> What this task involves
Images are to be left out; everything else in the listing should be repeated exactly.

> Given data

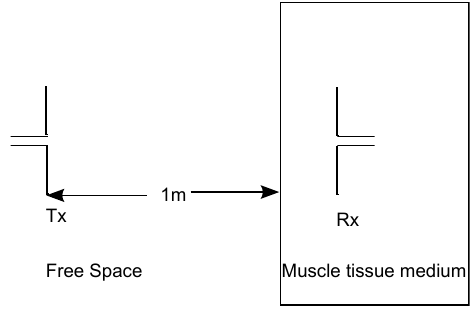
Figure 1. Propagation of the waves from lossless to lossy medium: Air to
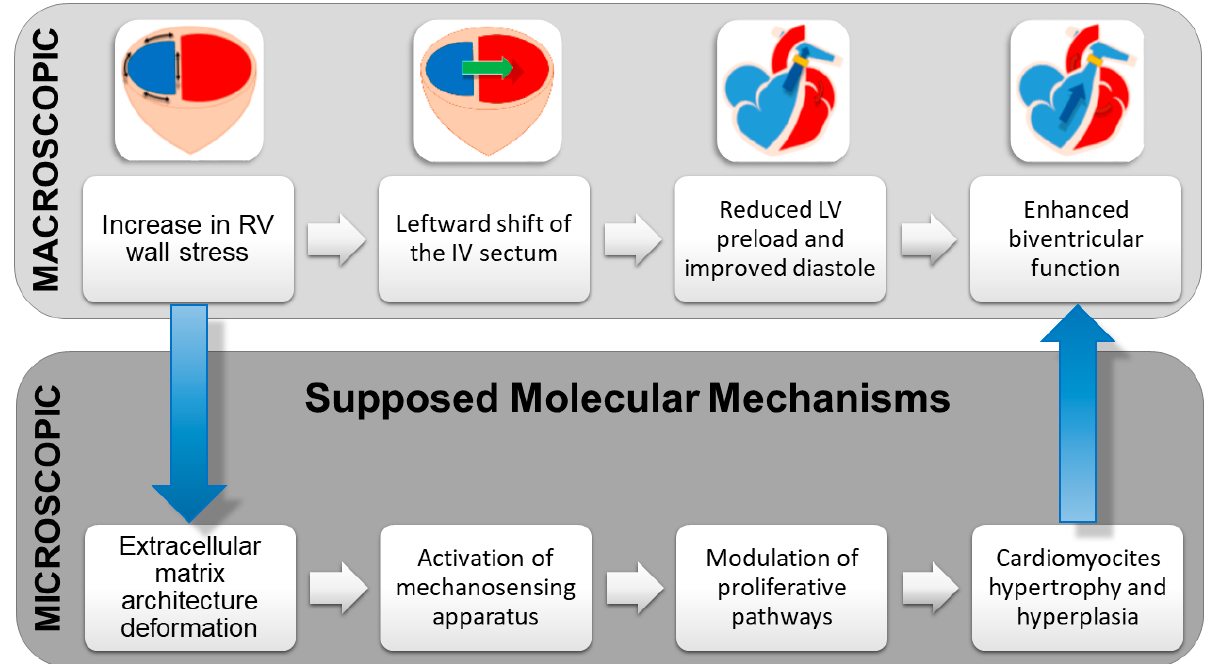
Figure 3. Functional changes induced by PAB and possible cellular and molecular correlates. IV: interventricular septum. LV: left ventricle. RV: right ventricle.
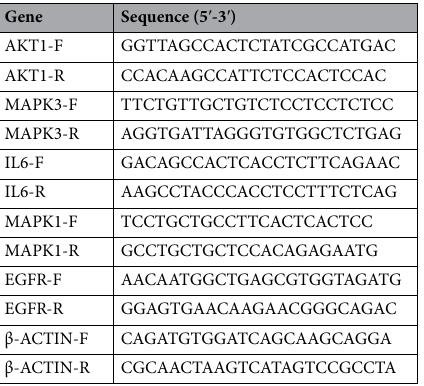
Table 1. Real-time polymerase chain reaction primers.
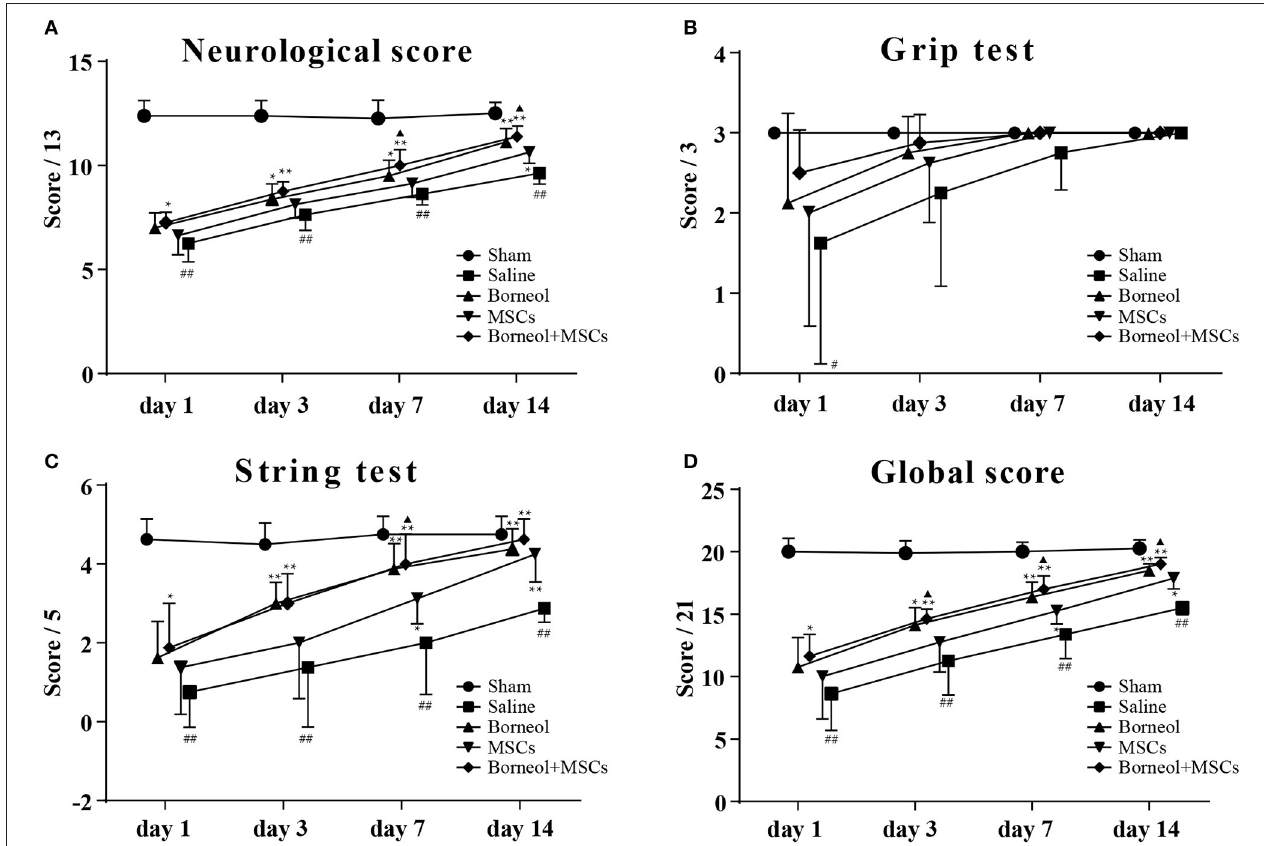
FIGURE 3 | Effect of borneol and MSCs transplantation on neurological deficits. At 1, 3, 7, and 14 d after MSCs transplantation, neulogical deficits were evaluated by (A) the neurological score, (B) the grip test, (C) the string test and (D) the global score. Data were expressed as mean ± SD . ## P < 0.01 compared with sham group; * P < 0.05, ** P < 0.01 compared with MCAO plus saline group; N P < 0.05, compared with MSCs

> Result
Figure 1. Propagation of the waves from lossless to lossy medium: Air to
Figure 3. Functional changes induced by PAB and possible cellular and molecular correlates. IV: interventricular septum. LV: left ventricle. RV: right ventricle.
Table 1. Real-time polymerase chain reaction primers.
FIGURE 3 | Effect of borneol and MSCs transplantation on neurological deficits. At 1, 3, 7, and 14 d after MSCs transplantation, neulogical deficits were evaluated by (A) the neurological score, (B) the grip test, (C) the string test and (D) the global score. Data were expressed as mean ± SD . ## P < 0.01 compared with sham group; * P < 0.05, ** P < 0.01 compared with MCAO plus saline group; N P < 0.05, compared with MSCs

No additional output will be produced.